Activity 1 :: List every action the paint color text asks its readers to take.
Activity 2 :: In the paint color text, which color did the January Sherwin-Williams newsletter feature?

Excerpted text ::

◆ ◆ ◆ ◆ ◆ ◆ ◆

I recommend Sherwin-Williams to all my clients. I’ve subscribed to their newsletter and gotten regular updates about paint technology and colors since it became my #1 choice. In the past, I’d look at their message about the featured color and think, “That’s nice,” then delete the message.

THE LATEST FEATURED PAINT COLOR: “EVERGREEN FOG”

Sherwin-Williams Featured paint color Evergreen FogSomething happened when I got the January S-W newsletter. It featured a color called “Evergreen Fog.” A thought hit me like a giant snowball. What if I created virtual-reality perspectives to show the color in clients’ projects? I’ve been creating virtual-reality renderings for clients to help them select products and paint colors for many years. The blog and newsletter idea is a perfect extension to show possibilities. Subscribe to my blog and sign up to receive my newsletter below. Also, please leave comments about the featured projects.

◆ ◆ ◆ ◆ ◆ ◆ ◆

Entries supplied ::

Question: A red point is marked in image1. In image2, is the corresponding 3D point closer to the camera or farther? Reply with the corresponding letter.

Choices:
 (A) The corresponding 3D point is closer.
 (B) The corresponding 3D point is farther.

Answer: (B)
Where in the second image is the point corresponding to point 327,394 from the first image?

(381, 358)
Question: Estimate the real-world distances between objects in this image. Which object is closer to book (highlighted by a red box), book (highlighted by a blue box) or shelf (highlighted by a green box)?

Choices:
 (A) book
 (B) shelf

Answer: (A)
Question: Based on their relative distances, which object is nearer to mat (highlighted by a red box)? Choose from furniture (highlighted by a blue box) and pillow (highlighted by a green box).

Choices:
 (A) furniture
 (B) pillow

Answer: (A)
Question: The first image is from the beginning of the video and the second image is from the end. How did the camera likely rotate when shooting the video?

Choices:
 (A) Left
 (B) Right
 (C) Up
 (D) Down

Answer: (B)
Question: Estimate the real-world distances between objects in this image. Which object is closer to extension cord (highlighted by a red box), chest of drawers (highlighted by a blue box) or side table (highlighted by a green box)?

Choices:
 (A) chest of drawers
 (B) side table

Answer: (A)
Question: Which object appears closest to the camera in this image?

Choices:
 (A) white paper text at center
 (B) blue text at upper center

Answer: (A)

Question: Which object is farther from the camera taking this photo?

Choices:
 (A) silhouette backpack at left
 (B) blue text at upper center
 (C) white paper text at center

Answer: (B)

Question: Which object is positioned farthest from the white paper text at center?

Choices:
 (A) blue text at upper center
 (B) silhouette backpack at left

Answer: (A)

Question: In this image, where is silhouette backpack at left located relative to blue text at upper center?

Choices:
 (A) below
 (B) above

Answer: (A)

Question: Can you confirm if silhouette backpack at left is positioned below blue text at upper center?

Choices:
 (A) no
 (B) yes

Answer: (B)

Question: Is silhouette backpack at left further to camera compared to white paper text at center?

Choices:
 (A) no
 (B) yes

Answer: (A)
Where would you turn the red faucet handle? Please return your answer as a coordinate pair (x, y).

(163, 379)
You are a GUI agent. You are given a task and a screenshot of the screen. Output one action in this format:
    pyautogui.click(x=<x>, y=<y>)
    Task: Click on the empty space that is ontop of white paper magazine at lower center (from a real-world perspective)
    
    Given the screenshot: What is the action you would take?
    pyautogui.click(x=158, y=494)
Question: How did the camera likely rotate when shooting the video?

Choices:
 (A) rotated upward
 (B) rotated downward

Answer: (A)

◆ ◆ ◆ ◆ ◆ ◆ ◆

Exercise solution 1 ::
- Subscribe to the blog
- Sign up to receive the newsletter
- Leave comments about the featured projects

Exercise solution 2 :: "Evergreen Fog"